Big Data science
Making better sense of Big Data
“Big Data” does not have to imply “Big Hardware”
Our SAx platform has been meticulously optimized to achieve massive data processing and analysis capabilities with minimal hardware.
SAx is designed to process many billions of events per day with a small handful of servers. Unlike traditional Hadoop systems that require large numbers of servers for even introductory analytics capabilities, SAx does more with much less than a Hadoop-based infrastructure.
Store the needle, not the haystack
As data management systems continue to mature, more and more individual interactions and events are being captured. The result is ever-increasing volumes of data to analyze.
Storing all of this content in raw form becomes very cost ineffective and unmanageable. SAx is designed to analyze these massive streams of raw data, extract the content that is of value, enrich that content, and discard the content that has no business value or significance.
This process results in data flows that are drastically reduced in volume, yielding data sets that are both manageable and rich in value. We are domain experts. We rely on our countless years of experience working in the telecommunication industry analyzing data to know what to keep and what to discard.
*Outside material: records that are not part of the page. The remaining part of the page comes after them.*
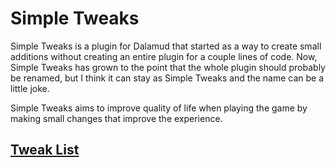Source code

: # Simple Tweaks
Simple Tweaks is a plugin for Dalamud that started as a way to create small additions without creating an entire plugin for a couple lines of code.
Now, Simple Tweaks has grown to the point that the whole plugin should probably be renamed, but I think it can stay as Simple Tweaks and the name can be a little joke.

Simple Tweaks aims to improve quality of life when playing the game by making small changes that improve the experience. 


## [Tweak List](Tweaks.md)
This is core to the SAx DNA.
Get answers now, not later
Speed of data analytics is core to the SAx foundation. Speed is critical on both the data ingest side as well as the data output side. SAx uses cutting edge technologies and proprietary methodologies to drink from the proverbial fire hose.
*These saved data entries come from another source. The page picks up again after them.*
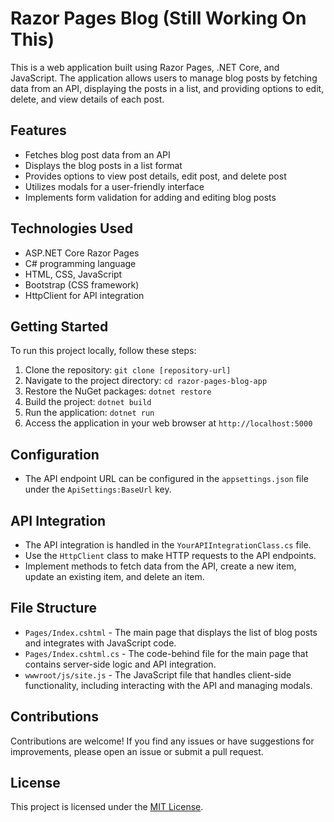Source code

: # Razor Pages Blog (Still Working On This)

This is a web application built using Razor Pages, .NET Core, and JavaScript. The application allows users to manage blog posts by fetching data from an API, displaying the posts in a list, and providing options to edit, delete, and view details of each post.

## Features

- Fetches blog post data from an API
- Displays the blog posts in a list format
- Provides options to view post details, edit post, and delete post
- Utilizes modals for a user-friendly interface
- Implements form validation for adding and editing blog posts

## Technologies Used

- ASP.NET Core Razor Pages
- C# programming language
- HTML, CSS, JavaScript
- Bootstrap (CSS framework)
- HttpClient for API integration

## Getting Started

To run this project locally, follow these steps:

1. Clone the repository: `git clone [repository-url]`
2. Navigate to the project directory: `cd razor-pages-blog-app`
3. Restore the NuGet packages: `dotnet restore`
4. Build the project: `dotnet build`
5. Run the application: `dotnet run`
6. Access the application in your web browser at `http://localhost:5000`

## Configuration

- The API endpoint URL can be configured in the `appsettings.json` file under the `ApiSettings:BaseUrl` key.

## API Integration

- The API integration is handled in the `YourAPIIntegrationClass.cs` file.
- Use the `HttpClient` class to make HTTP requests to the API endpoints.
- Implement methods to fetch data from the API, create a new item, update an existing item, and delete an item.

## File Structure

- `Pages/Index.cshtml` - The main page that displays the list of blog posts and integrates with JavaScript code.
- `Pages/Index.cshtml.cs` - The code-behind file for the main page that contains server-side logic and API integration.
- `wwwroot/js/site.js` - The JavaScript file that handles client-side functionality, including interacting with the API and managing modals.

## Contributions

Contributions are welcome! If you find any issues or have suggestions for improvements, please open an issue or submit a pull request.

## License

This project is licensed under the [MIT License](LICENSE).
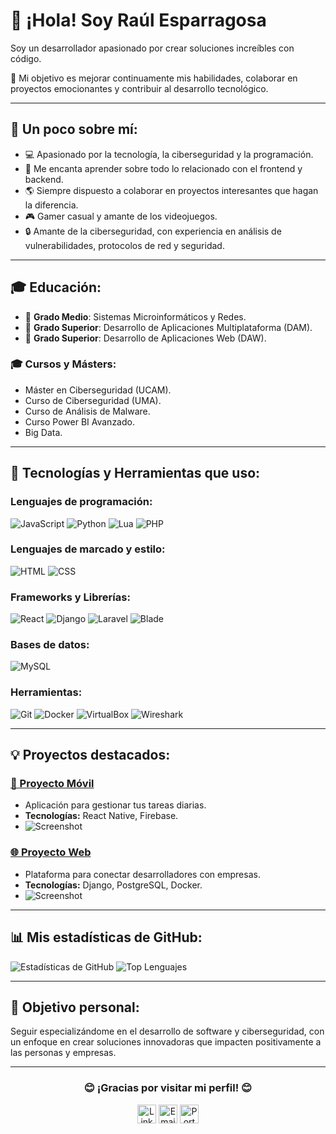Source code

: # 👋 ¡Hola! Soy Raúl Esparragosa

Soy un desarrollador apasionado por crear soluciones increíbles con código.

🚀 Mi objetivo es mejorar continuamente mis habilidades, colaborar en proyectos emocionantes y contribuir al desarrollo tecnológico.

---

## 🌟 Un poco sobre mí:
- 💻 Apasionado por la tecnología, la ciberseguridad y la programación.
- 🎨 Me encanta aprender sobre todo lo relacionado con el frontend y backend.
- 🌎 Siempre dispuesto a colaborar en proyectos interesantes que hagan la diferencia.
- 🎮 Gamer casual y amante de los videojuegos.
- 🔒 Amante de la ciberseguridad, con experiencia en análisis de vulnerabilidades, protocolos de red y seguridad.

---

## 🎓 Educación:
- 📘 **Grado Medio**: Sistemas Microinformáticos y Redes.
- 📗 **Grado Superior**: Desarrollo de Aplicaciones Multiplataforma (DAM).
- 📙 **Grado Superior**: Desarrollo de Aplicaciones Web (DAW).

### 🎓 Cursos y Másters:
  - Máster en Ciberseguridad (UCAM).
  - Curso de Ciberseguridad (UMA).
  - Curso de Análisis de Malware.
  - Curso Power BI Avanzado.
  - Big Data.

---

## 🔧 Tecnologías y Herramientas que uso:
### **Lenguajes de programación:**
![JavaScript](https://img.shields.io/badge/JavaScript-F7DF1E?style=for-the-badge&logo=javascript&logoColor=black)
![Python](https://img.shields.io/badge/Python-3776AB?style=for-the-badge&logo=python&logoColor=white)
![Lua](https://img.shields.io/badge/Lua-2C2D72?style=for-the-badge&logo=lua&logoColor=white)
![PHP](https://img.shields.io/badge/PHP-777BB4?style=for-the-badge&logo=php&logoColor=white)

### **Lenguajes de marcado y estilo:**
![HTML](https://img.shields.io/badge/HTML-E34F26?style=for-the-badge&logo=html5&logoColor=white)
![CSS](https://img.shields.io/badge/CSS-1572B6?style=for-the-badge&logo=css3&logoColor=white)

### **Frameworks y Librerías:**
![React](https://img.shields.io/badge/React-61DAFB?style=for-the-badge&logo=react&logoColor=black)
![Django](https://img.shields.io/badge/Django-092E20?style=for-the-badge&logo=django&logoColor=white)
![Laravel](https://img.shields.io/badge/Laravel-FF2D20?style=for-the-badge&logo=laravel&logoColor=white)
![Blade](https://img.shields.io/badge/Blade-F4D03F?style=for-the-badge&logo=blade&logoColor=black)

### **Bases de datos:**
![MySQL](https://img.shields.io/badge/MySQL-4479A1?style=for-the-badge&logo=mysql&logoColor=white)

### **Herramientas:**
![Git](https://img.shields.io/badge/Git-F05032?style=for-the-badge&logo=git&logoColor=white)
![Docker](https://img.shields.io/badge/Docker-2496ED?style=for-the-badge&logo=docker&logoColor=white)
![VirtualBox](https://img.shields.io/badge/VirtualBox-183A61?style=for-the-badge&logo=virtualbox&logoColor=white)
![Wireshark](https://img.shields.io/badge/Wireshark-1679A7?style=for-the-badge&logo=wireshark&logoColor=white)

---

## 💡 Proyectos destacados:
### [📱 Proyecto Móvil](https://github.com/#)
- Aplicación para gestionar tus tareas diarias.
- **Tecnologías:** React Native, Firebase.
- ![Screenshot](https://link-a-tu-imagen.com/proyecto1.png)

### [🌐 Proyecto Web](https://github.com/#)
- Plataforma para conectar desarrolladores con empresas.
- **Tecnologías:** Django, PostgreSQL, Docker.
- ![Screenshot](https://link-a-tu-imagen.com/proyecto2.png)

---

## 📊 Mis estadísticas de GitHub:
![Estadísticas de GitHub](https://github-readme-stats.vercel.app/api?username=RaDeeVV&show_icons=true&theme=radical)
![Top Lenguajes](https://github-readme-stats.vercel.app/api/top-langs/?username=RaDeeVV&layout=compact&theme=radical)

---

## 🎯 Objetivo personal:
Seguir especializándome en el desarrollo de software y ciberseguridad, con un enfoque en crear soluciones innovadoras que impacten positivamente a las personas y empresas.

---

<div align="center">
  <h3>😊 ¡Gracias por visitar mi perfil! 😊</h3>
  <p>
    <a href="https://www.linkedin.com/in/raul-epsa/" target="_blank" style="text-decoration: none;">
      <img src="https://img.icons8.com/color/48/000000/linkedin.png" alt="LinkedIn" height="30">
    </a><a href="mailto:raul.epsa.dev@gmail.com" target="_blank" style="text-decoration: none;">
      <img src="https://img.icons8.com/color/48/000000/gmail.png" alt="Email" height="30">
    </a><a href="#" target="_blank" style="text-decoration: none;">
      <img src="https://img.icons8.com/color/48/000000/domain.png" alt="Portafolio" height="30">
    </a>
  </p>
</div>
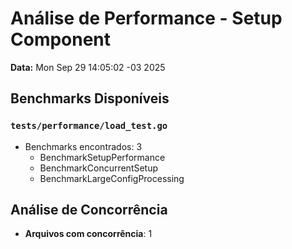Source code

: # Análise de Performance - Setup Component

**Data:** Mon Sep 29 14:05:02 -03 2025

## Benchmarks Disponíveis

### `tests/performance/load_test.go`
- Benchmarks encontrados: 3
  - BenchmarkSetupPerformance
  - BenchmarkConcurrentSetup
  - BenchmarkLargeConfigProcessing

## Análise de Concorrência

- **Arquivos com concorrência**: 1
Our solution is capable of ingesting and enriching data flows at mind-blowing rates, in the order of 100k records per second per server. Our data modeling advancements allow us to structure vast volumes of data for immediate results. Leveraging Big Data to answer business questions is only of business value if the answers are achievable in reasonable amounts of time.
SAx has been designed to answer those important business questions in seconds, as opposed to the minutes or hours you might wait on getting similar answers from Hadoop-based systems.